While floodwater is receding in most of Sudan, cases of water-borne and vector-borne diseases start to increase across the country. The extensive damage to health facilities, the collapse of thousands of latrines, and damages or contamination of hundreds of water sources, increase the need for health services as well as the challenges to prevent and treat possible disease outbreaks.
People living in the areas affected are at heightened risk of developing water and vector-borne diseases due to unavailability of clean drinking water, sanitation, and vector-control measures. Over 10 million people are now at risk of developing water-borne diseases, and more than 4.5 million of contracting vector-borne disease, an increase of nearly 100 per cent if compared with April 2020.
Malaria cases have increased in seven localities of North Darfur and different parts of Sennar State. West Darfur reported nearly 100 cases of chikungunya, and hundreds of cases of viral haemorrhagic fever have been reported in Northern, River Nile, Kassala, Khartoum, Sennar and West Kordofan states.

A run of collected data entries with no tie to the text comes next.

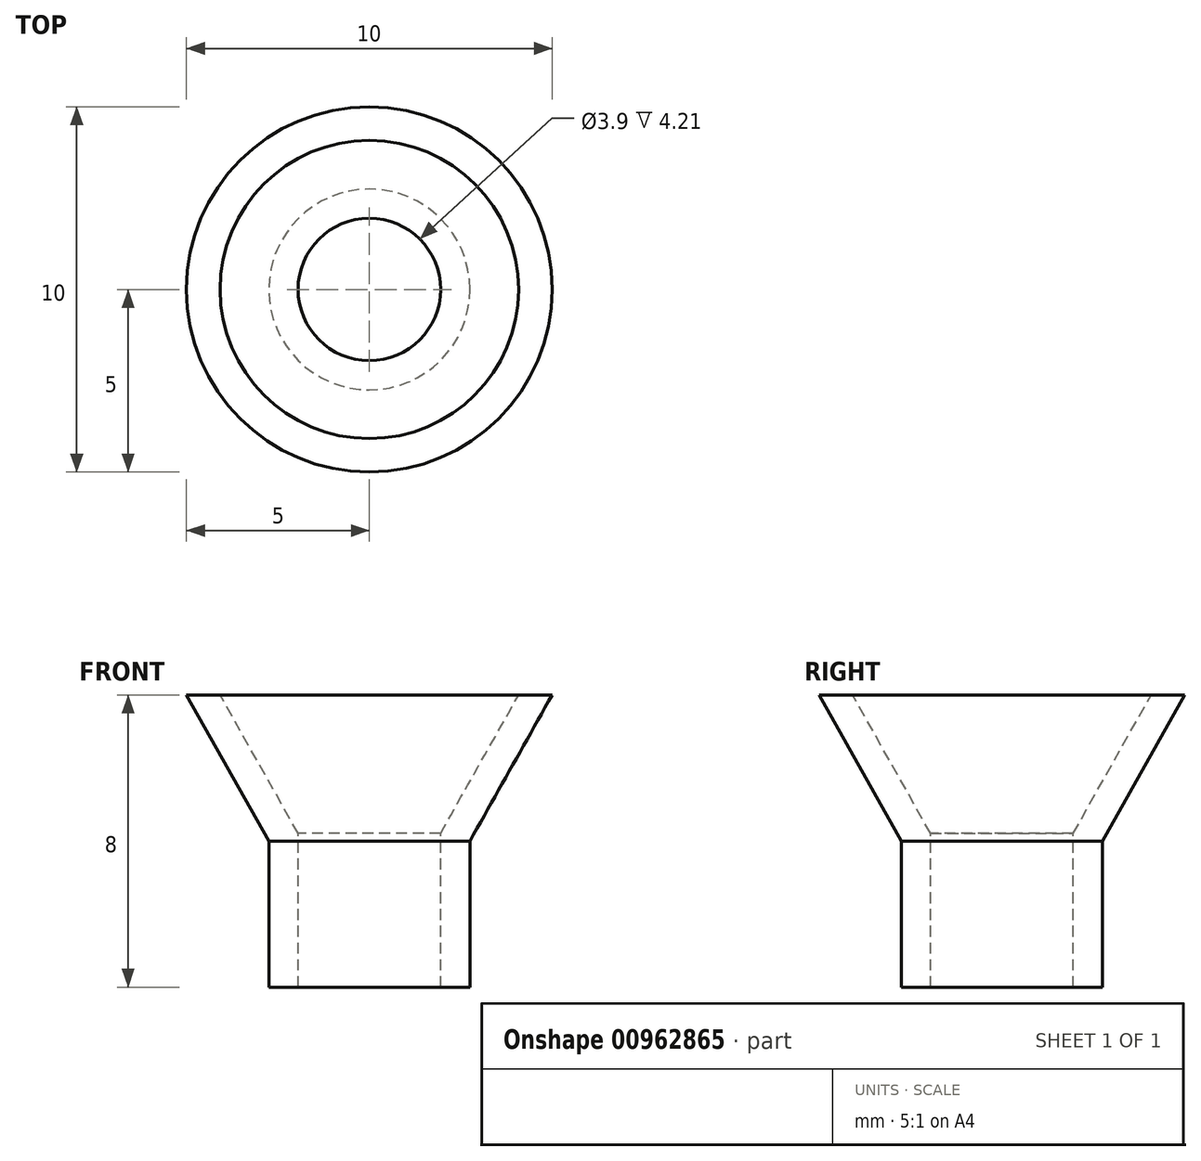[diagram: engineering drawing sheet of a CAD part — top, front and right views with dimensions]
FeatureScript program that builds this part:
annotation { "Feature Type Name" : "Feature", "Feature Type Description" : "" }
export const myFeature = defineFeature(function(context is Context, id is Id, definition is map)
    precondition{}
    {
        {
            var Q0;
            Q0=qCreatedBy(makeId("Top.planeOp"),FACE);
            var sketch = newSketch(context, id + "F0", { "sketchPlane" : qUnion([Q0])});
            skCircle(sketch, "E0", {"center": v(0, 0) * mm, "radius": 2.75 * mm});
            skSolve(sketch);
        }
        {
            var Q0;
            Q0=makeQuery(id+"F0.imprint","IMPRINT",FACE,{"disambiguationData":[TD([[makeQuery(id+"F0.imprint","IMPRINT",EDGE,{"derivedFrom":sQuery(id+"F0.wireOp",EDGE,"E0")}),1.0]])]});
            cPlane(context, id + "F1", {"entities" : qUnion([Q0]), "cplaneType" : CPlaneType.OFFSET, "offset" : 4 * mm, "width" : 150 * mm, "height" : 150 * mm});
        }
        {
            var Q0;
            Q0=qCreatedBy(id+"F1.planeOp",FACE);
            var sketch = newSketch(context, id + "F2", { "sketchPlane" : qUnion([Q0])});
            skPoint(sketch, "E1.0", {"position": v(0, 0) * mm});
            skCircle(sketch, "E2", {"center": v(0, 0) * mm, "radius": 5 * mm});
            skSolve(sketch);
        }
        {
            var Q0;
            Q0=makeQuery(id+"F0.imprint","IMPRINT",FACE,{"disambiguationData":[TD([[makeQuery(id+"F0.imprint","IMPRINT",EDGE,{"derivedFrom":sQuery(id+"F0.wireOp",EDGE,"E0")}),1.0]])]});
            cPlane(context, id + "F3", {"entities" : qUnion([Q0]), "cplaneType" : CPlaneType.OFFSET, "offset" : 4 * mm, "oppositeDirection" : true, "width" : 150 * mm, "height" : 150 * mm});
        }
        {
            var Q0;
            Q0=qCreatedBy(id+"F3.planeOp",FACE);
            var sketch = newSketch(context, id + "F4", { "sketchPlane" : qUnion([Q0])});
            skCircle(sketch, "E3.0", {"center": v(0, 0) * mm, "radius": 2.75 * mm});
            skSolve(sketch);
        }
        {
            var Q0;
            Q0=qCreatedBy(makeId("Front.planeOp"),FACE);
            var sketch = newSketch(context, id + "F5", { "sketchPlane" : qUnion([Q0])});
            skLineSegment(sketch, "E4.0", {"start": v(-2.75, -4) * mm, "end": v(2.75, -4) * mm});
            skLineSegment(sketch, "E5.0", {"start": v(-2.75, 0) * mm, "end": v(2.75, 0) * mm});
            skLineSegment(sketch, "E6", {"start": v(2.75, -4) * mm, "end": v(2.75, 0) * mm});
            skLineSegment(sketch, "E7", {"start": v(5, 4) * mm, "end": v(2.75, 0) * mm});
            skLineSegment(sketch, "E8.0", {"start": v(-5, 4) * mm, "end": v(5, 4) * mm});
            skSolve(sketch);
        }
        {
            var Q0;
            Q0=makeQuery(id+"F2.imprint","IMPRINT",FACE,{"disambiguationData":[TD([[makeQuery(id+"F2.imprint","IMPRINT",EDGE,{"derivedFrom":sQuery(id+"F2.wireOp",EDGE,"E2")}),1.0]])]});
            var Q1;
            Q1=makeQuery(id+"F0.imprint","IMPRINT",FACE,{"disambiguationData":[TD([[makeQuery(id+"F0.imprint","IMPRINT",EDGE,{"derivedFrom":sQuery(id+"F0.wireOp",EDGE,"E0")}),1.0]])]});
            var Q2;
            Q2=sQuery(id+"F5.wireOp",EDGE,"E7");
            loft(context, id + "F6", {"addGuides" : true, "sheetProfilesArray" : [{ "sheetProfileEntities" : qUnion([Q0]) }, { "sheetProfileEntities" : qUnion([Q1]) }], "guidesArray" : [{ "guideEntities" : qUnion([Q2]), "guideDerivativeType" : LoftGuideDerivativeType.DEFAULT, "guideDerivativeMagnitude" : 1 }]});
        }
        {
            var Q1;
            Q1=makeQuery(id+"F4.imprint","IMPRINT",FACE,{"disambiguationData":[TD([[makeQuery(id+"F4.imprint","IMPRINT",EDGE,{"derivedFrom":sQuery(id+"F4.wireOp",EDGE,"E3.0")}),1.0]])]});
            var Q2;
            Q2=makeQuery(id+"F6.opLoft","CAP_FACE",FACE,{"disambiguationData":[OSD([makeQuery(id+"F0.imprint","IMPRINT",FACE,{"disambiguationData":[TD([[makeQuery(id+"F0.imprint","IMPRINT",EDGE,{"derivedFrom":sQuery(id+"F0.wireOp",EDGE,"E0")}),1.0]])]})])],"isStart":true});
            loft(context, id + "F7", {"operationType" : NewBodyOperationType.ADD, "sheetProfilesArray" : [{ "sheetProfileEntities" : qUnion([Q1]) }, { "sheetProfileEntities" : qUnion([Q2]) }]});
        }
        {
            var Q0;
            Q0=makeQuery(id+"F6.opLoft","CAP_FACE",FACE,{"disambiguationData":[OSD([makeQuery(id+"F2.imprint","IMPRINT",FACE,{"disambiguationData":[TD([[makeQuery(id+"F2.imprint","IMPRINT",EDGE,{"derivedFrom":sQuery(id+"F2.wireOp",EDGE,"E2")}),1.0]])]})])],"isStart":true});
            var Q1;
            Q1=makeQuery(id+"F7.opLoft","CAP_FACE",FACE,{"disambiguationData":[OSD([makeQuery(id+"F4.imprint","IMPRINT",FACE,{"disambiguationData":[TD([[makeQuery(id+"F4.imprint","IMPRINT",EDGE,{"derivedFrom":sQuery(id+"F4.wireOp",EDGE,"E3.0")}),1.0]])]})])],"isStart":true});
            shell(context, id + "F8", {"entities" : qUnion([Q0, Q1]), "thickness" : .8 * mm});
        }
    });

Health partners have been working closely with the Government to support health services in the country. Even before the floods, and since the start of the COVID-19 pandemic, health partners have distributed medical supplies that cover the needs of around 1.2 million people. An additional 14 mobile clinics are supporting the response in Khartoum (four units) Blue Nile, North Darfur, Central Darfur, Red Sea and Kassala. At least 25 health assessments have been conducted, either as part of interagency efforts or in support of the states’ Ministry of Health. Partners have investigated nearly 130 alerts on communicable diseases.
WHO is supporting 13 states to carry out rainy season interventions, including capacity building, water quality monitoring, vector surveillance and vector-control measures.
WHO and UNICEF prepositioned kits across the country enough to treat 5,000 cases of cholera and 15,000 cases of acute watery diarrhoea.
In Blue Nile, partners, led by UNFPA, completed the rehabilitation of the Elmdina Rural Hospital, in Geisan Locality, to provide comprehensive and basic emergency services, including obstetrical care, to communities in Geisan and Wad Al Mahi localities.
The available stock has rapidly declined, with most partners reporting lack of essential medicines in their storage facilities. WHO and UNICEF have supplies in the pipeline, but not yet in the country. There is need for further support of disease surveillance and rapid response teams, and gaps remain in vector control and water safety monitoring. Funding is a major challenge. Health Sector partners received only 15 per cent of the US$110 million requested for health services this year in Sudan. This represents less than half of the total received in 2019.